1. Introduction🔗

Mobus proposes that the language of systems should possess

"both the characteristics of a natural language for expressing systems and the characteristics of a formal language (both mathematics and computation) making it useful in constructing computer models for simulation."

— Mobus (2022), Ch. 4

and that such a language should be

"speakable" as well as "viewable" as well as "computable." People should be able to talk to each other without over-abstraction causing the loss of details and meanings that support real understanding.

— Mobus (2022), p. 70

This document is not that language. It is the verification layer beneath it.

This formalization began as an independent study (Fall 2025) with Cliff Joslyn at Binghamton University, initially covering three structural traditions (Klir, Bunge, Mobus). The commuting triangle and six categories of information loss emerged from that work. The expansion to seven traditions and the categorification program grew from a natural question: what happens when you include the operational and cybernetic definitions?

1.1. Three Layers🔗

Three distinct layers, each serving a different function:

System Language (Mobus): the speakable and viewable layer. How practitioners reason about, communicate, and diagram systems.
BERT (Bounded Entity Reasoning Toolkit): the computational implementation. Renders the 8-tuple as interactive models that can be built, explored, and simulated.
Lean 4: the formal verification layer. Proves that the mathematical foundations beneath both are sound.

The coherence constraints Lean enforces (disjointness, bipartiteness, boundary completeness) are exactly the grammar rules that BERT's System Language compiler checks. The proofs ground the tool: BERT's composition rules are correct because Lean verified the structural properties they depend on.

Lean does not replace the system language. It validates that its mathematical commitments are sound. The hard problems were not proof search; no proof required more than a few tactic steps. They were representational: should ActsOn reference HasStateSpace? Should environment be a field or derived? Should we use Set or Finset? These decisions propagate through the entire codebase and require understanding the source material, not Lean expertise.

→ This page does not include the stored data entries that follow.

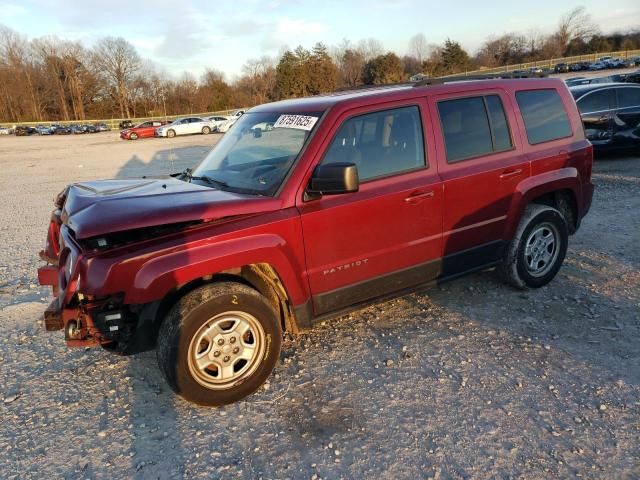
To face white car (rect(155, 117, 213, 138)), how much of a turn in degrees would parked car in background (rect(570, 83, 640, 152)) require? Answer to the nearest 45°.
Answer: approximately 45° to its right

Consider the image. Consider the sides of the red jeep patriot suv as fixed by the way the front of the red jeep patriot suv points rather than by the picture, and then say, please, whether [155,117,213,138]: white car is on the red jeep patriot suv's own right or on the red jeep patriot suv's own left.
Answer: on the red jeep patriot suv's own right

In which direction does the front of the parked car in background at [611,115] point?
to the viewer's left

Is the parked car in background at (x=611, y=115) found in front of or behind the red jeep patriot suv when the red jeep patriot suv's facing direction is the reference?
behind

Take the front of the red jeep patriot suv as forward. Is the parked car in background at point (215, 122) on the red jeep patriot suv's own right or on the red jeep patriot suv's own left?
on the red jeep patriot suv's own right

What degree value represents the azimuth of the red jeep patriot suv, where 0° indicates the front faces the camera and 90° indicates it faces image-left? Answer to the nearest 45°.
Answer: approximately 45°
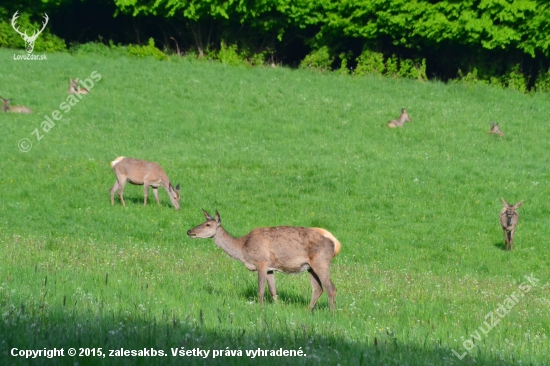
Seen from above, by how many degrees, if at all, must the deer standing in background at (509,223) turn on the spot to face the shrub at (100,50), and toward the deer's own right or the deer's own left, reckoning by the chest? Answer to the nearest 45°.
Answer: approximately 135° to the deer's own right

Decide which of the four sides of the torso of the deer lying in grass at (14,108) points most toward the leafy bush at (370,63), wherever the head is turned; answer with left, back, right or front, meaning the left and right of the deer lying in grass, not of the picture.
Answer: back

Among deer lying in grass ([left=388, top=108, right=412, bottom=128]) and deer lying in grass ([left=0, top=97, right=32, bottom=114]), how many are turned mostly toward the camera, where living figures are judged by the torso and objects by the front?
0

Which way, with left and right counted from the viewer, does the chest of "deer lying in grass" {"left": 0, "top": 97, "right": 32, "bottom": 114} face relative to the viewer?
facing to the left of the viewer

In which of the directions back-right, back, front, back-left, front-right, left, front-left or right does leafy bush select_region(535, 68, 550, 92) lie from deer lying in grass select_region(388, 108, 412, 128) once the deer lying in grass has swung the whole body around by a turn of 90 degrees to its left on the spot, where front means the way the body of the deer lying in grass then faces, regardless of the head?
front-right

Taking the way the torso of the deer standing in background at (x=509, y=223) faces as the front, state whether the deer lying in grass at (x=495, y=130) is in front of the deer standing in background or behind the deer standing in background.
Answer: behind

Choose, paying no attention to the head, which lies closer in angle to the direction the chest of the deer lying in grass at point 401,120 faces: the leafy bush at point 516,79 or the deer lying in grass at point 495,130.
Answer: the deer lying in grass

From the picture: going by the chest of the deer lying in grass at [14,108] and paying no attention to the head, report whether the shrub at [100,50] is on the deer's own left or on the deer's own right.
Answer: on the deer's own right

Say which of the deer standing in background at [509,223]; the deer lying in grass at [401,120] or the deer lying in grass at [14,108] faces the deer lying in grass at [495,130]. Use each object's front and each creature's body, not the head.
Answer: the deer lying in grass at [401,120]

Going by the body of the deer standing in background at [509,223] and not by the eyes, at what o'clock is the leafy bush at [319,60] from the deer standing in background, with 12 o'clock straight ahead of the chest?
The leafy bush is roughly at 5 o'clock from the deer standing in background.

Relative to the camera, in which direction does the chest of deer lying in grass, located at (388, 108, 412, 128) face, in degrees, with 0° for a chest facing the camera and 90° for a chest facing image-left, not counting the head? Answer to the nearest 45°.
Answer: approximately 270°
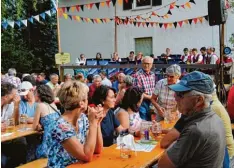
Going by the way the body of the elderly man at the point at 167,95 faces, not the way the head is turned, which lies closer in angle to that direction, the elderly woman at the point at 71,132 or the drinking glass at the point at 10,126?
the elderly woman

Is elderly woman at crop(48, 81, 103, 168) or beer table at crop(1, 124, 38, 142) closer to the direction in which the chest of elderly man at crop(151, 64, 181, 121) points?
the elderly woman

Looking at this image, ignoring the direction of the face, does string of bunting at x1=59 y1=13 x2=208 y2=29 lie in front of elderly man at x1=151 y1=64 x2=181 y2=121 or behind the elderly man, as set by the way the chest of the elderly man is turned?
behind

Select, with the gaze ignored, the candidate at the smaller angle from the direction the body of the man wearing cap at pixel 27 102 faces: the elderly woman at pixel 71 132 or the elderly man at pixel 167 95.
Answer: the elderly woman

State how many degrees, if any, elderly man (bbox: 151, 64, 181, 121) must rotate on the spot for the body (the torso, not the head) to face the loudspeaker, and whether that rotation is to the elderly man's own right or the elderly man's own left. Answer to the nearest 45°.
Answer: approximately 135° to the elderly man's own left

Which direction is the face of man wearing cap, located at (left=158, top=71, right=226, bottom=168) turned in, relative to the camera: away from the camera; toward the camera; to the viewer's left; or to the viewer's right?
to the viewer's left

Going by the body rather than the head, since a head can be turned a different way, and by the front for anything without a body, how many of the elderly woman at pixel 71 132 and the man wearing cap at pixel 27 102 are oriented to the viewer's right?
1
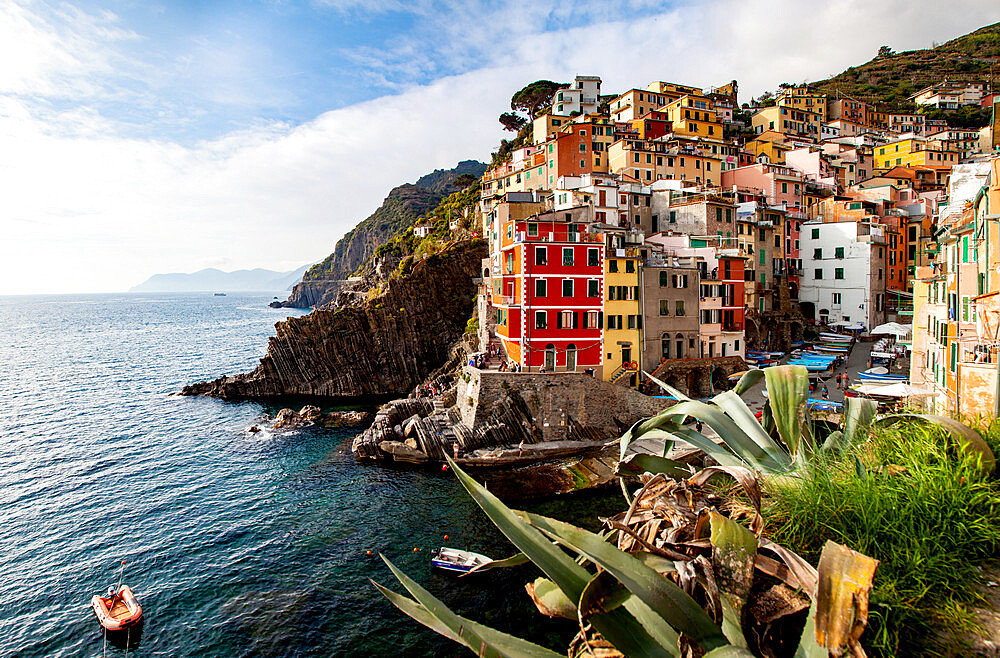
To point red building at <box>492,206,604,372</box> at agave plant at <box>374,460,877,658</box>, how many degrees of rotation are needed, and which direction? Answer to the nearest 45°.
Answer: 0° — it already faces it

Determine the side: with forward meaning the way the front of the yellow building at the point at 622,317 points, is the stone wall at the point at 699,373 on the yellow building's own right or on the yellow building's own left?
on the yellow building's own left

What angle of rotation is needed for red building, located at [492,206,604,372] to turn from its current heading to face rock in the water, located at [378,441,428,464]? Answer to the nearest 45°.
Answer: approximately 90° to its right

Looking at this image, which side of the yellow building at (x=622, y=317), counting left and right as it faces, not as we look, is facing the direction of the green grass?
front

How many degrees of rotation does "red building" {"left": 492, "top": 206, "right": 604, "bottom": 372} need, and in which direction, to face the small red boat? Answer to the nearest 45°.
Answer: approximately 45° to its right

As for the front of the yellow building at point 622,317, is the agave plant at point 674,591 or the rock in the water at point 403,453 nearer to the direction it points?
the agave plant

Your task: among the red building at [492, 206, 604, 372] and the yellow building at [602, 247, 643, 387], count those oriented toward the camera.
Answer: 2

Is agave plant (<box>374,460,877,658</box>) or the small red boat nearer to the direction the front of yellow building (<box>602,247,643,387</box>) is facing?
the agave plant

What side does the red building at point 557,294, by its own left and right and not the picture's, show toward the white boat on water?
front
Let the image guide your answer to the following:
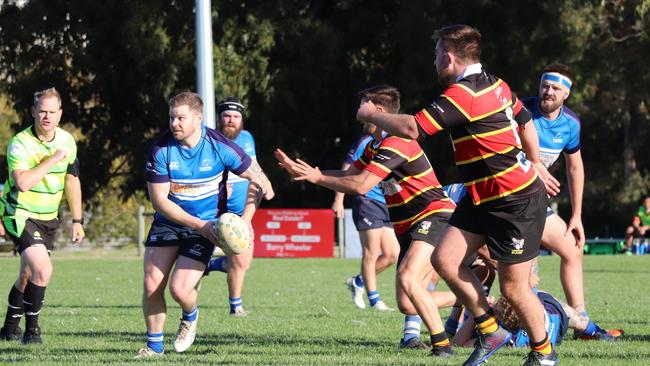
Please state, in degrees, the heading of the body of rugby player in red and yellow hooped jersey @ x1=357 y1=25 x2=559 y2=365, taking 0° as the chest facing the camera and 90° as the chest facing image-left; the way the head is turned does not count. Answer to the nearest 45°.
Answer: approximately 135°

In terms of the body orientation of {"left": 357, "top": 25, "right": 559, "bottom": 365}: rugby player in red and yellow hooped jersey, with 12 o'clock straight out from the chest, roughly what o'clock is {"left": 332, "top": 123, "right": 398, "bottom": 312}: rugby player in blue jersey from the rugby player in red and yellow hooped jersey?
The rugby player in blue jersey is roughly at 1 o'clock from the rugby player in red and yellow hooped jersey.

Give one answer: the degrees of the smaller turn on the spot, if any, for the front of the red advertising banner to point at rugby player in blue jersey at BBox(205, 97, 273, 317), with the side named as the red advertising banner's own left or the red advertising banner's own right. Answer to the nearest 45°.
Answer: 0° — it already faces them

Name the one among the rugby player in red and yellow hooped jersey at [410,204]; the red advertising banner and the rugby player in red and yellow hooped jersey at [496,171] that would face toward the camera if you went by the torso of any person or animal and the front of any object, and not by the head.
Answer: the red advertising banner

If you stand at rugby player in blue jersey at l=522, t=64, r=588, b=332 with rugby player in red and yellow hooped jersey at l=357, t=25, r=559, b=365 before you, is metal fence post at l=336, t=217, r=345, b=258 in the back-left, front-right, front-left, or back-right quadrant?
back-right

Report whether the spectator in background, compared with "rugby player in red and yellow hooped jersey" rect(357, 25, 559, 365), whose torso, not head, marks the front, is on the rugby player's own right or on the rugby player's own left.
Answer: on the rugby player's own right

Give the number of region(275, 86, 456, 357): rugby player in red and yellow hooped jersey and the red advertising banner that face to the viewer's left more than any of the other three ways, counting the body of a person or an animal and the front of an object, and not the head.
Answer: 1

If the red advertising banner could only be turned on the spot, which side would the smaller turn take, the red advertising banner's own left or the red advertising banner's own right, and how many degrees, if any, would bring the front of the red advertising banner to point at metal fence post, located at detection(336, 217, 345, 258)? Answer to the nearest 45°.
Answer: approximately 90° to the red advertising banner's own left

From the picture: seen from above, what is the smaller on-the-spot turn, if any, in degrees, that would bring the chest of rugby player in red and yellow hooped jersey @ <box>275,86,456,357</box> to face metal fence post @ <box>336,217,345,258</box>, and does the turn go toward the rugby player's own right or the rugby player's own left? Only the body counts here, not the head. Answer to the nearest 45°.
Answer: approximately 90° to the rugby player's own right

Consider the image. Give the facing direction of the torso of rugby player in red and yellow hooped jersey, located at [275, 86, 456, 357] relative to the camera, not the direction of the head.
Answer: to the viewer's left

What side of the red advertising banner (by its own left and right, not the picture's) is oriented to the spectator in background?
left

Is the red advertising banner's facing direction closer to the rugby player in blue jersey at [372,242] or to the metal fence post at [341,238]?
the rugby player in blue jersey

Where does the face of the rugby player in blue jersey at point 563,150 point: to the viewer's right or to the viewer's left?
to the viewer's left

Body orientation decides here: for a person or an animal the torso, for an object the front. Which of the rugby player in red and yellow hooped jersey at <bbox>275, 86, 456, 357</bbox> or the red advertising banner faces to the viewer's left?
the rugby player in red and yellow hooped jersey

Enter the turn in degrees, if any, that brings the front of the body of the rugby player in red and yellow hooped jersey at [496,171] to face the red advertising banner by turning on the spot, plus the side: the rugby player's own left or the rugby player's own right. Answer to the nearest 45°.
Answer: approximately 45° to the rugby player's own right

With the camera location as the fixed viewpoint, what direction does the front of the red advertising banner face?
facing the viewer

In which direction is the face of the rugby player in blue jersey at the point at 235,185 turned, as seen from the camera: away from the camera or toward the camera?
toward the camera

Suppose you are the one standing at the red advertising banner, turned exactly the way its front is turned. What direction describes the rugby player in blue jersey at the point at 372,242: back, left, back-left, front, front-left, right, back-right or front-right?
front

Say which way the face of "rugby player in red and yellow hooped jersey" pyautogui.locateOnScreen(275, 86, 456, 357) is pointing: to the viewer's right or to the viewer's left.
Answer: to the viewer's left
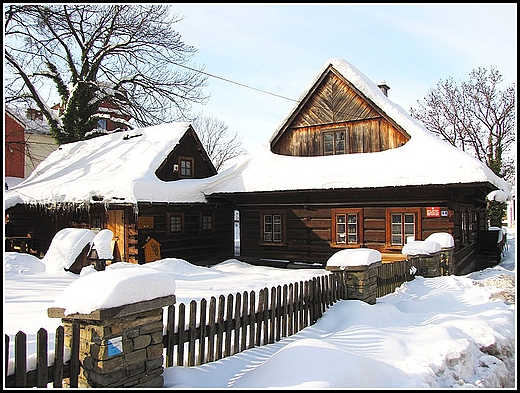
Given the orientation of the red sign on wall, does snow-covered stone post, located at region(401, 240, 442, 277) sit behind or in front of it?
in front

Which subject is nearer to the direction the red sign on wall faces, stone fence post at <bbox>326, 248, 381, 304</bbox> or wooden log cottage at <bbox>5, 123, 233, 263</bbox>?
the stone fence post

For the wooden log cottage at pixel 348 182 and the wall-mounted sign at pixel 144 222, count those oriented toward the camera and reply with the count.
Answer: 2

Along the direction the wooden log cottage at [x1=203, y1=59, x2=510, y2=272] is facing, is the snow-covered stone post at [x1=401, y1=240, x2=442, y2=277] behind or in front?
in front

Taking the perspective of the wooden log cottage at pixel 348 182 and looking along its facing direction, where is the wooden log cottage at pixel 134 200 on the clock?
the wooden log cottage at pixel 134 200 is roughly at 3 o'clock from the wooden log cottage at pixel 348 182.

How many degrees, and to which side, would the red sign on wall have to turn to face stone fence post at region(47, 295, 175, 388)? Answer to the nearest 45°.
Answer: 0° — it already faces it

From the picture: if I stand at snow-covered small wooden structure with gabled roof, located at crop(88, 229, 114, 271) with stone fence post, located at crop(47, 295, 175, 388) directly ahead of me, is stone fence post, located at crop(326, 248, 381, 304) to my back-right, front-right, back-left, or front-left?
front-left

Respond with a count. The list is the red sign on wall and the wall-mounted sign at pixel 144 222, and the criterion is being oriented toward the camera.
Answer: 2

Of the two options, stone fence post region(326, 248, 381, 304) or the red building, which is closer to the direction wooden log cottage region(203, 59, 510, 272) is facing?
the stone fence post

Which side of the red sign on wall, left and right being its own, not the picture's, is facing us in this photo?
front

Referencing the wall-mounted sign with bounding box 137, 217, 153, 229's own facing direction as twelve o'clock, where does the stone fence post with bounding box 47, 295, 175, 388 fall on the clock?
The stone fence post is roughly at 12 o'clock from the wall-mounted sign.

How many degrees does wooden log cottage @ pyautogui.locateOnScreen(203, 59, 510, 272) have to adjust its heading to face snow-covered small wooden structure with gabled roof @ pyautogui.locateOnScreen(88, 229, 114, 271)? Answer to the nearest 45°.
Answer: approximately 45° to its right

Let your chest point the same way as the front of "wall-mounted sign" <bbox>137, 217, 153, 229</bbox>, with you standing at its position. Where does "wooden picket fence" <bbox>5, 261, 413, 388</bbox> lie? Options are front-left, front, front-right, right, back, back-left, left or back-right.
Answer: front

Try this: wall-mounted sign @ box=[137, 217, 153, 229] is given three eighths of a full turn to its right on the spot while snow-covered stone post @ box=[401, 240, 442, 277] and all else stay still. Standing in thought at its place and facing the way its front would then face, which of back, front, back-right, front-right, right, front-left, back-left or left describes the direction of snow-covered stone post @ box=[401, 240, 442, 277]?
back

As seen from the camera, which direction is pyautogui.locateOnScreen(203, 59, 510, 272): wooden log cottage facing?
toward the camera
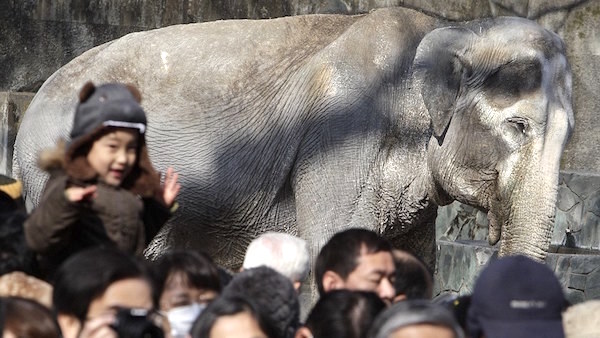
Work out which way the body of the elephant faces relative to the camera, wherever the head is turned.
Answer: to the viewer's right
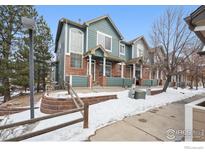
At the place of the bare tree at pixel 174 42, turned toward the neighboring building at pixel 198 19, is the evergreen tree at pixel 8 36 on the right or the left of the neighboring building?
right

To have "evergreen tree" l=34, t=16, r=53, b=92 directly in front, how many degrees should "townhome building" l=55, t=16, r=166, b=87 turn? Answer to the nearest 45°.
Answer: approximately 90° to its right

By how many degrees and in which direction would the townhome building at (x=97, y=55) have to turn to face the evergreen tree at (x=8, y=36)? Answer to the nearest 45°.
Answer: approximately 90° to its right

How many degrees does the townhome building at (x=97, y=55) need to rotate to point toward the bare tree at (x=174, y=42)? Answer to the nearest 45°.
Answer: approximately 45° to its left

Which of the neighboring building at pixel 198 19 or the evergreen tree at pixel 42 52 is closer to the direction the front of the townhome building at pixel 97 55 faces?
the neighboring building

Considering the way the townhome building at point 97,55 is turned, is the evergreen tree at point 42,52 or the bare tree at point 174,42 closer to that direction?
the bare tree

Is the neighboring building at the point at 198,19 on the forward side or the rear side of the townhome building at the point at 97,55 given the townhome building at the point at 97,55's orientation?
on the forward side

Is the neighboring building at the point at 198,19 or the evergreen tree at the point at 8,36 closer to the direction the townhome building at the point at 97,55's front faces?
the neighboring building

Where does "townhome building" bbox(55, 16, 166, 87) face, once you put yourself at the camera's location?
facing the viewer and to the right of the viewer
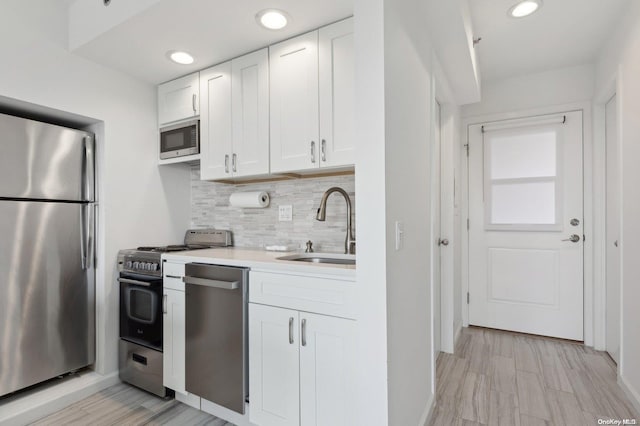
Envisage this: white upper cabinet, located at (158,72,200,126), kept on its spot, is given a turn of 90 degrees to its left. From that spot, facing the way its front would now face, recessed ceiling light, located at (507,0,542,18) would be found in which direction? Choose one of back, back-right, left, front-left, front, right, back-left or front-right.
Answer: front

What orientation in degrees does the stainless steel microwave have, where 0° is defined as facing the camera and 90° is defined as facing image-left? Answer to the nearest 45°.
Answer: approximately 45°

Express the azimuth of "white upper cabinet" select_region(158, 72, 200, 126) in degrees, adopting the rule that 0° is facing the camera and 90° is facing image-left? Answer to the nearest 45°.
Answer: approximately 45°

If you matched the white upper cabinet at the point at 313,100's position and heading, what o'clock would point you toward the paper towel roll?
The paper towel roll is roughly at 3 o'clock from the white upper cabinet.

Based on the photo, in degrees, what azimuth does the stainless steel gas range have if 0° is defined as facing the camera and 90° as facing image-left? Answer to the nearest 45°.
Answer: approximately 45°

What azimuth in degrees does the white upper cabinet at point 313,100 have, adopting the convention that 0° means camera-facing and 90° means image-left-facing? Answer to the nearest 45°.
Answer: approximately 45°

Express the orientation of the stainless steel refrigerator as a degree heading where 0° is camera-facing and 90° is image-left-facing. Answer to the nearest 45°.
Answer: approximately 315°

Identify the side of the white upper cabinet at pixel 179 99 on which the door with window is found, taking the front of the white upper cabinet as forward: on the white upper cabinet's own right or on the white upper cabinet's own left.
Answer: on the white upper cabinet's own left

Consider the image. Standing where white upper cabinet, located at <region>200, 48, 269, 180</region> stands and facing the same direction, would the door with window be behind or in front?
behind

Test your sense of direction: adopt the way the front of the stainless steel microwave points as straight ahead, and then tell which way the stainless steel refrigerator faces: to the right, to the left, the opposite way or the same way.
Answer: to the left

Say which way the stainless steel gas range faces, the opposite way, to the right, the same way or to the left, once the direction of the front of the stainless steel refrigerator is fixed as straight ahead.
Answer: to the right
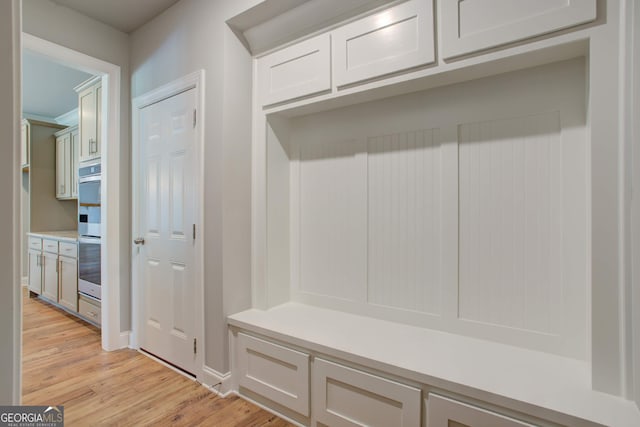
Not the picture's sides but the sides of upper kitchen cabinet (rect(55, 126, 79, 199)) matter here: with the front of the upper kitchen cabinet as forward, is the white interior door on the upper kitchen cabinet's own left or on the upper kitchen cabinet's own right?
on the upper kitchen cabinet's own left

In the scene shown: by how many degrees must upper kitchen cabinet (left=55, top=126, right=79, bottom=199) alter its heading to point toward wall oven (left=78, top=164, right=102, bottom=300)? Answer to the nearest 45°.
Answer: approximately 45° to its left

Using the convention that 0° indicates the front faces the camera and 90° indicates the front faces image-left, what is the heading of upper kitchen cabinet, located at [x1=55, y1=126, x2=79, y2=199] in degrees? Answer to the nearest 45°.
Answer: approximately 45°

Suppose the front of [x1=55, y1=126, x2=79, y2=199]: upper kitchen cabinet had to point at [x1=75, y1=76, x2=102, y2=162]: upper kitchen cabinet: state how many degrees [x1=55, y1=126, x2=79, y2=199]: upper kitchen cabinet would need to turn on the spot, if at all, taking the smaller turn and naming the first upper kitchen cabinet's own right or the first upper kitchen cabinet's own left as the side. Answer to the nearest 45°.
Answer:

1.2. How to Read This Document🔗

Every definition is rendered three ways:

Typeset mathematics — the formula as published, in the author's notation
English prose — what the definition means and why it matters to a systems scientist
Live Lean code — the compiler-checked encoding; hover over any expression to see its type

The three registers serve different readers. A systems scientist reads the prose and checks the math. A proof engineer reads the Lean and checks the types. A philosopher reads all three and asks whether the formalization faithfully captures the original intent. Disagreements between registers are where the interesting questions live.